#### [YOUR GOAL]
Copy, from the entries below, each line where the word "with" can be found.

[Dataset entries]
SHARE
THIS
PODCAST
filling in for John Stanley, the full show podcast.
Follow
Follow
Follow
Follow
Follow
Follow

...

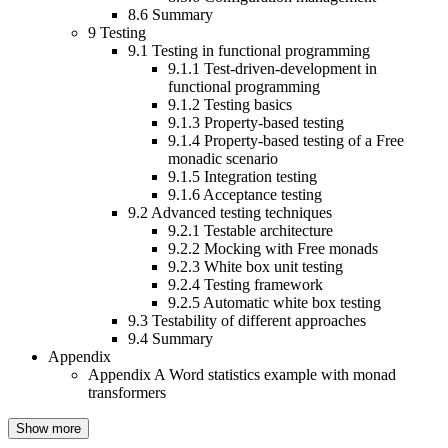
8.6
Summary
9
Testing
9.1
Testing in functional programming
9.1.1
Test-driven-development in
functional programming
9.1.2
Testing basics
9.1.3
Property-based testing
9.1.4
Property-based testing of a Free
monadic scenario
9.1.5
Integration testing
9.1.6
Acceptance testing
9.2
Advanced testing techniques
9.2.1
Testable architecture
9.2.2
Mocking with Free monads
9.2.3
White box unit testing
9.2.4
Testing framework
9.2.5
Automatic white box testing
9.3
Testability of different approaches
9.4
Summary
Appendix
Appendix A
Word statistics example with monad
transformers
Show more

...

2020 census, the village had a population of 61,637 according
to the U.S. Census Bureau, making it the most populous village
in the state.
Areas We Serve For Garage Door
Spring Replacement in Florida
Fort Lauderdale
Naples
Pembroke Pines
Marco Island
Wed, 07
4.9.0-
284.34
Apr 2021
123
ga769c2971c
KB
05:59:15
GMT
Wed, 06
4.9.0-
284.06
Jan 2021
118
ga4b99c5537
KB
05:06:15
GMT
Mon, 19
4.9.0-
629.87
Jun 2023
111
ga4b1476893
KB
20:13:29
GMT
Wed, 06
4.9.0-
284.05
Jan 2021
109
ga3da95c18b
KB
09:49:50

#### [RESPONSE TO THE EXERCISE]
Mocking with Free monads
Word statistics example with monad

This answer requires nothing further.